Lead was formed by him into printer's type, for the communication of knowledge without end.
But the most extraordinary changes of all were made in a heavy stone containing metal, dug out of the ground.

With this, when smelted by wood or coal, and manipulated by experienced skill, iron was produced.
From this extraordinary metal, the soul of every manufacture, and the mainspring perhaps of civilised society--arms, hammers, and axes were made; then knives, scissors, and needles; then machinery to hold and control the prodigious force of steam; and eventually railroads and locomotives, ironclads propelled by the screw, and iron and steel bridges miles in length.
The silk manufacture, though originating in the secretion of a tiny caterpillar, is perhaps equally extraordinary.

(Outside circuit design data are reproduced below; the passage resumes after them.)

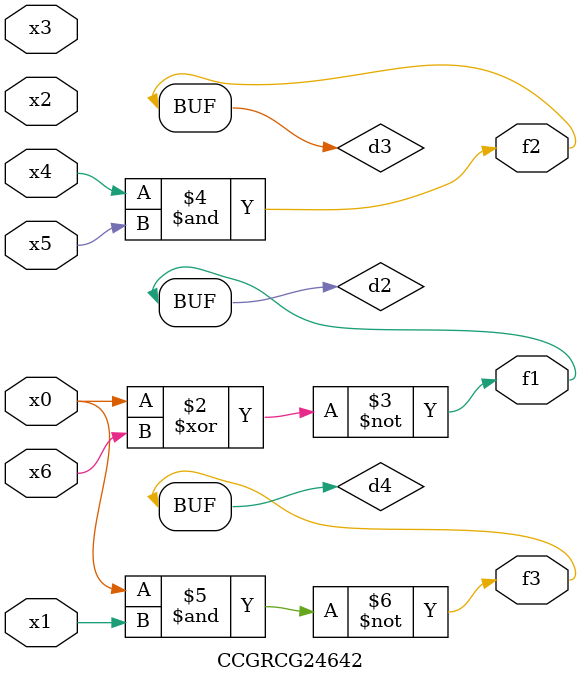
<source format=v>
module CCGRCG24642(
	input x0, x1, x2, x3, x4, x5, x6,
	output f1, f2, f3
);

	wire d1, d2, d3, d4;

	nor (d1, x0);
	xnor (d2, x0, x6);
	and (d3, x4, x5);
	nand (d4, x0, x1);
	assign f1 = d2;
	assign f2 = d3;
	assign f3 = d4;
endmodule

</source>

Hundreds of thousands of pounds weight of this slender thread, no thicker than the filaments spun by a spider, give employment to millions of workers throughout the world.

Silk, and the many textures wrought from this beautiful material, had long been known in the East; but the period cannot be fixed when man first divested the chrysalis of its dwelling, and discovered that the little yellow ball which adhered to the leaf of the mulberry tree, could be evolved into a slender filament, from which tissues of endless variety and beauty could be made.